What you need to do:
The lines to reproduce from the material below are those from the one containing "For every layout element, output its label and" through the one containing "Page size: 2576x1449.", both included; write them out exactly and add nothing.

Data for the task:
┌──

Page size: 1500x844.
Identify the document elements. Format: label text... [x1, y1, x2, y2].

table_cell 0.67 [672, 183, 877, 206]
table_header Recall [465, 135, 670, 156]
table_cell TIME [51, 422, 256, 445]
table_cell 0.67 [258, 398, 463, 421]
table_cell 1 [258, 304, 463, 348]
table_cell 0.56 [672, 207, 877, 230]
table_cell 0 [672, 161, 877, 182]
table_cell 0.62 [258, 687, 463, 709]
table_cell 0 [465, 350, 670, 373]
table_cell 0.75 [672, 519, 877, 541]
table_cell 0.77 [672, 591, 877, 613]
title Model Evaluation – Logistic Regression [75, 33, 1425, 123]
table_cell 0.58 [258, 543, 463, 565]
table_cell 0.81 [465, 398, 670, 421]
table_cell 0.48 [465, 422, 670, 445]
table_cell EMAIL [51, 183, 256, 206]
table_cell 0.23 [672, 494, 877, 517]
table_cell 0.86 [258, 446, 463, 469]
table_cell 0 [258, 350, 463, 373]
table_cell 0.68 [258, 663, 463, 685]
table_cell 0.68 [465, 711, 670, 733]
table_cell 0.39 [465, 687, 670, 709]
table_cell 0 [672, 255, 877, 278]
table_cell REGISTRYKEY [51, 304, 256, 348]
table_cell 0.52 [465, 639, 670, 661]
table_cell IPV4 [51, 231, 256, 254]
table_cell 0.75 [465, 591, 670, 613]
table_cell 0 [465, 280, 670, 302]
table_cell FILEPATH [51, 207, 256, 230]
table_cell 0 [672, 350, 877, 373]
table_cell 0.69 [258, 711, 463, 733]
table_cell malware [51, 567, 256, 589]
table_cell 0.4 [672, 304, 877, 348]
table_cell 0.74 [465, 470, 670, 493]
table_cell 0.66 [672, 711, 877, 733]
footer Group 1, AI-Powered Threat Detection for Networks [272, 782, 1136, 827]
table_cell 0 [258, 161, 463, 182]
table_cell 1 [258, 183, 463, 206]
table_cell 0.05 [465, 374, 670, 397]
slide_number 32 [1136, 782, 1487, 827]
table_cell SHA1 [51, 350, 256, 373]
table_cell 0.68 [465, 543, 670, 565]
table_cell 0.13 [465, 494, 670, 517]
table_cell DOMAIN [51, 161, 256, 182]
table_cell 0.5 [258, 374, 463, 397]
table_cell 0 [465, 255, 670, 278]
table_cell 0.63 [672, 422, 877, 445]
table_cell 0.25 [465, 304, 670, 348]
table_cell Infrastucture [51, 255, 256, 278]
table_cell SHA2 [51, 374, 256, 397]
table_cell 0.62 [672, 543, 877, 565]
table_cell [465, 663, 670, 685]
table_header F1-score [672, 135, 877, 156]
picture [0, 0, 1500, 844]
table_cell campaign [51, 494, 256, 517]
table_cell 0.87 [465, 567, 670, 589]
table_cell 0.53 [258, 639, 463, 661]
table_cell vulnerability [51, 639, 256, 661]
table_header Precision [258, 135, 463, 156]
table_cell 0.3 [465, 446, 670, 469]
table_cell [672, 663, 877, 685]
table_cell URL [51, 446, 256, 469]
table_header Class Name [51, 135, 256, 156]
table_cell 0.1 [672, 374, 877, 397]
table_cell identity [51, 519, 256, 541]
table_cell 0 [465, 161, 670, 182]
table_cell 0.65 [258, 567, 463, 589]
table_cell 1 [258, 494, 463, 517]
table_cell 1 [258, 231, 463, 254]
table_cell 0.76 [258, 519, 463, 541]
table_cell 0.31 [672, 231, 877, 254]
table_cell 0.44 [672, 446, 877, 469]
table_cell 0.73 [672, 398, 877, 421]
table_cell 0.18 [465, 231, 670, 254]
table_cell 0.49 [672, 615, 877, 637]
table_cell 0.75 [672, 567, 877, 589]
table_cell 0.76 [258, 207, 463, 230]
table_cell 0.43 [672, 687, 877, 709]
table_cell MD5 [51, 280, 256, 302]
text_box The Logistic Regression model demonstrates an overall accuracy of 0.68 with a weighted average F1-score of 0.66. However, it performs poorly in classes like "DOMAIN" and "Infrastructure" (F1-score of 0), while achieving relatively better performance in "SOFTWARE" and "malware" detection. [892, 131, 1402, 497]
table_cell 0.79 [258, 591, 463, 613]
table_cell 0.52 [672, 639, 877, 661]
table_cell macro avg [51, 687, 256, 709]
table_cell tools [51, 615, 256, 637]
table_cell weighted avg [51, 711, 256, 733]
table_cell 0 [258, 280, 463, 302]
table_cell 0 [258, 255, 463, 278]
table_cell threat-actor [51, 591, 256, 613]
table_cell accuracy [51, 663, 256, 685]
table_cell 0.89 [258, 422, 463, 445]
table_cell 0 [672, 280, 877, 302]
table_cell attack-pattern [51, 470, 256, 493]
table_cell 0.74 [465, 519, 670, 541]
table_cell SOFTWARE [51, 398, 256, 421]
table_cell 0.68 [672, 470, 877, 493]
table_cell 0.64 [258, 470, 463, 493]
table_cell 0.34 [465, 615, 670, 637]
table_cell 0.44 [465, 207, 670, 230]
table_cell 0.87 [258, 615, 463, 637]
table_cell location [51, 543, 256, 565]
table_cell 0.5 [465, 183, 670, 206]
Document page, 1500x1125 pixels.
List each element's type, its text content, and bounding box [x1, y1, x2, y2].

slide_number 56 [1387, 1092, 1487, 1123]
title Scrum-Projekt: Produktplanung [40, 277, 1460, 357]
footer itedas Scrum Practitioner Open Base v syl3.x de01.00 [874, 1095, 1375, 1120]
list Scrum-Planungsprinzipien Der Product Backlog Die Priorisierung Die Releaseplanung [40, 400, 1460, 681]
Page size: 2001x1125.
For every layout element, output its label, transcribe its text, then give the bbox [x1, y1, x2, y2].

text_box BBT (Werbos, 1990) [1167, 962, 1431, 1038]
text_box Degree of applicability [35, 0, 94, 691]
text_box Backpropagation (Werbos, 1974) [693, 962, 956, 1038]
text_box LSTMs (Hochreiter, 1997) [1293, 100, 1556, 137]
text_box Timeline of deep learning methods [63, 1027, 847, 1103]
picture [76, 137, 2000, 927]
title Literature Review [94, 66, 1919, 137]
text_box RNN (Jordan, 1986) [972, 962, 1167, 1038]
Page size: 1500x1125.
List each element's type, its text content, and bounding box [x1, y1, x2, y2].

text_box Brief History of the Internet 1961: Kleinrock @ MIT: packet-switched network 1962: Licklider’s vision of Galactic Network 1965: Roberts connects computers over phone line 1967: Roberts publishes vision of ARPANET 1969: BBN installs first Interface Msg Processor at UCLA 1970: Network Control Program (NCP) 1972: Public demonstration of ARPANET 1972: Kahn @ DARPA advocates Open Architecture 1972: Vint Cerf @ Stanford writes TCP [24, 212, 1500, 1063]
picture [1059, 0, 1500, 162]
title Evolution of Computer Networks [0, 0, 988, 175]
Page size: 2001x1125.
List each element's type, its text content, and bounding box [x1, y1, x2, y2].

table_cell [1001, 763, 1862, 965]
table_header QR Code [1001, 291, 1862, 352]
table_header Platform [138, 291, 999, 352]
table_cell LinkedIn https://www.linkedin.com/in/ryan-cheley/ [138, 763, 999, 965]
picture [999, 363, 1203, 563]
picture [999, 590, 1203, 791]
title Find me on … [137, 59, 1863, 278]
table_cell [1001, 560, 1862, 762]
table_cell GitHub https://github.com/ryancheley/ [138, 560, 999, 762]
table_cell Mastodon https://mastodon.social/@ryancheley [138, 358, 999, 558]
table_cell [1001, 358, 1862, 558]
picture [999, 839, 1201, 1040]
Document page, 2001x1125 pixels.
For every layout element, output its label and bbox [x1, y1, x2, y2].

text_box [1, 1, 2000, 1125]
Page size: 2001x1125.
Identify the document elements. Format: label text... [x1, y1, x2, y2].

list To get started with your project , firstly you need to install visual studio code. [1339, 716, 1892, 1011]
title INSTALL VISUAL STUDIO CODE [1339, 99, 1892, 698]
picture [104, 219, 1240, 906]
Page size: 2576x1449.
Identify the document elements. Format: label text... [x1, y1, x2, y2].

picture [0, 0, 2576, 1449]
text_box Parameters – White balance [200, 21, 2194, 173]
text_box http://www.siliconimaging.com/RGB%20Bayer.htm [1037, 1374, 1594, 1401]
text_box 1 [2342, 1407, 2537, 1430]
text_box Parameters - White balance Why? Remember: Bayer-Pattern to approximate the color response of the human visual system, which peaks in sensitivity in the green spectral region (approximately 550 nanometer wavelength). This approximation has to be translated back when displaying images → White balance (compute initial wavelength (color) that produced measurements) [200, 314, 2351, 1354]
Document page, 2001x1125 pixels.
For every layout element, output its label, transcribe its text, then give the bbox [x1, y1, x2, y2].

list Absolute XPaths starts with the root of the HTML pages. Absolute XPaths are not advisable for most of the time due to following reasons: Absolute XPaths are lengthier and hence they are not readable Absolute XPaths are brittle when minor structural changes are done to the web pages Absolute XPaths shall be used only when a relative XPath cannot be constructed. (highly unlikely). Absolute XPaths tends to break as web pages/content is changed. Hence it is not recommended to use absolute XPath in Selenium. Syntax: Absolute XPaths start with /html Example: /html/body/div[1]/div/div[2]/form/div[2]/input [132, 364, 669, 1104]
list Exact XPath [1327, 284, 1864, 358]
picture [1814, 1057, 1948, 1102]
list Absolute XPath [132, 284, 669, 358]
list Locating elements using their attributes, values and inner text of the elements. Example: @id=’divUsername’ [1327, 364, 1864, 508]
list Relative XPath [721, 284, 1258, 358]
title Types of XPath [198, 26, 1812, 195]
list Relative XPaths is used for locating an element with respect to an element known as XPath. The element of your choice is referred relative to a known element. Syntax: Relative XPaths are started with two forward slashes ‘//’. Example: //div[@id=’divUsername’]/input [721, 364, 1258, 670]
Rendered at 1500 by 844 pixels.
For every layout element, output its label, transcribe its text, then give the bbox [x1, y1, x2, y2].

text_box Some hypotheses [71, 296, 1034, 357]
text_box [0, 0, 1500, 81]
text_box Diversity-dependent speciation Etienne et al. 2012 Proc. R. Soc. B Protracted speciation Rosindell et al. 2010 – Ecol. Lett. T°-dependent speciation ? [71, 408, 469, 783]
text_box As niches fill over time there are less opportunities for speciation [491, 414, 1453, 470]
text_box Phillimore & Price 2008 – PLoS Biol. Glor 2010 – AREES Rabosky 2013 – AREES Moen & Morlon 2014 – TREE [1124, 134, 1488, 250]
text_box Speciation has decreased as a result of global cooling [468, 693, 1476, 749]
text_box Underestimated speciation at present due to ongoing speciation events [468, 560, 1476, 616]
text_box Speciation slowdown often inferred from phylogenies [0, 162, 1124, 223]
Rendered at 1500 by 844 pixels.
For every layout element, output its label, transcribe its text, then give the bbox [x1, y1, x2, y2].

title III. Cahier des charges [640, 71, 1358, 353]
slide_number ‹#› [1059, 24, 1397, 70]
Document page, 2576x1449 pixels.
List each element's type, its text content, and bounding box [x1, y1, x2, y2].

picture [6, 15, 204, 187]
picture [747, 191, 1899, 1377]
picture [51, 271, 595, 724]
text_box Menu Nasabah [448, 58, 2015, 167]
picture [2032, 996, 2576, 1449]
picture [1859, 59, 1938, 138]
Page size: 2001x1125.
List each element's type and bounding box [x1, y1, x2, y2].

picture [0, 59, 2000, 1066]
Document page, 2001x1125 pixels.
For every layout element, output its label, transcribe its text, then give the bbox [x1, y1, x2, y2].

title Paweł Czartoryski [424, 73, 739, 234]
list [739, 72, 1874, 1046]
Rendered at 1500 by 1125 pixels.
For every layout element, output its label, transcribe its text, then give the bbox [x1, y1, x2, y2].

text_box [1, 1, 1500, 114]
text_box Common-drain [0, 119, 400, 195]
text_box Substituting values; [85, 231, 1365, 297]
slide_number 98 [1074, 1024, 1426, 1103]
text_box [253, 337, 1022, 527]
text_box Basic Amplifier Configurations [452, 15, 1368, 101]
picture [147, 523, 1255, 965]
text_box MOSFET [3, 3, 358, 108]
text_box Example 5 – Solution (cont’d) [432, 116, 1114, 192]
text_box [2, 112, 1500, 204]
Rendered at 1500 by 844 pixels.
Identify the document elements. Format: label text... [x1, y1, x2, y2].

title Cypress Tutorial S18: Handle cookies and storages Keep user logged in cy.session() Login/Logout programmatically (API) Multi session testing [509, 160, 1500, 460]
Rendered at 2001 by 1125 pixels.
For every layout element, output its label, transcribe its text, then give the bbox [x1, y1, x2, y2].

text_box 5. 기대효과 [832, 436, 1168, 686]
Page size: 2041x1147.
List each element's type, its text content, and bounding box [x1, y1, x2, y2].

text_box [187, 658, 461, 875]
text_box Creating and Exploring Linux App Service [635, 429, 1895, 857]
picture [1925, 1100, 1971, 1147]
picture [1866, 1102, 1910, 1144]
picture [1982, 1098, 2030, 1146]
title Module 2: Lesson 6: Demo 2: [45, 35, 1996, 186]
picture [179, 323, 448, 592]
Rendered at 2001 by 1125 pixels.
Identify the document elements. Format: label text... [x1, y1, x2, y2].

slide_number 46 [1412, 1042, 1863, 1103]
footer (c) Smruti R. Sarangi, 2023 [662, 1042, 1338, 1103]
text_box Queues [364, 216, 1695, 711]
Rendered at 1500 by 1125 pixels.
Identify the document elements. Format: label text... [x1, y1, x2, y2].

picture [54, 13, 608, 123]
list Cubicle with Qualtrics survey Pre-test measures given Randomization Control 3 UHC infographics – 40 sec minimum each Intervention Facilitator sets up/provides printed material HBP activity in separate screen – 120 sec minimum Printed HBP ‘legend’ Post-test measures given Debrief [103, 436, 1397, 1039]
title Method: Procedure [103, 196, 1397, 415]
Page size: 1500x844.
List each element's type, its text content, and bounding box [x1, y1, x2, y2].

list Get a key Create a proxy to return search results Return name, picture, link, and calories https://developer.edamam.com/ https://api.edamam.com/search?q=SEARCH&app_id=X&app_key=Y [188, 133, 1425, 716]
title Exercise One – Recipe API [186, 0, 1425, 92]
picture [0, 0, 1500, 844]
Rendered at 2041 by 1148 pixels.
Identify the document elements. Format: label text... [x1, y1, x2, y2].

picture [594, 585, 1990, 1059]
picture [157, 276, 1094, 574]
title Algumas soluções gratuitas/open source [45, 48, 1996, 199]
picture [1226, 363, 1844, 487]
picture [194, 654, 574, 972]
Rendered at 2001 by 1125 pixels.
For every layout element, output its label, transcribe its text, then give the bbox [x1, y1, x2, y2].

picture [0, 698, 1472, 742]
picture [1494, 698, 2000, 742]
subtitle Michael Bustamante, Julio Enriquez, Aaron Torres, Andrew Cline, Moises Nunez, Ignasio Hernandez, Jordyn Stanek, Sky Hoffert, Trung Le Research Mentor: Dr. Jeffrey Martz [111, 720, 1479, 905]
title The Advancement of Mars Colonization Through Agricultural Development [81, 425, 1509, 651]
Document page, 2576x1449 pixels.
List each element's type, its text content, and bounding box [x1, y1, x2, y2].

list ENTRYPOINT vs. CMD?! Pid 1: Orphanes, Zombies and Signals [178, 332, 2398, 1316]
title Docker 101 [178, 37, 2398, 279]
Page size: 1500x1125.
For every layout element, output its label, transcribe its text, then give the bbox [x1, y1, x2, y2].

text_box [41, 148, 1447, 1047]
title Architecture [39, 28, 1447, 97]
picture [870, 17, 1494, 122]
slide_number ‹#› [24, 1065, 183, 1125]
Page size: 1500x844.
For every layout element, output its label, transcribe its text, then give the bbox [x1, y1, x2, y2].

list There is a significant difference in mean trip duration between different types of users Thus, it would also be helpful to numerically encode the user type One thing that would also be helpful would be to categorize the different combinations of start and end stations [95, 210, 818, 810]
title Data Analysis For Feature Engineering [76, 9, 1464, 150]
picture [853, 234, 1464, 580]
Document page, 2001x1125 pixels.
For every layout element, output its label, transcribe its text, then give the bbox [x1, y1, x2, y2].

└──

Written answer:
For every layout element, output its label and bbox [x1, y1, x2, y2].

text_box [1, 1, 2000, 1125]
Page size: 2001x1125.
Identify the document elements. Format: label text... [x1, y1, x2, y2].

list To get started with your project , firstly you need to install visual studio code. [1339, 716, 1892, 1011]
title INSTALL VISUAL STUDIO CODE [1339, 99, 1892, 698]
picture [104, 219, 1240, 906]
Page size: 2576x1449.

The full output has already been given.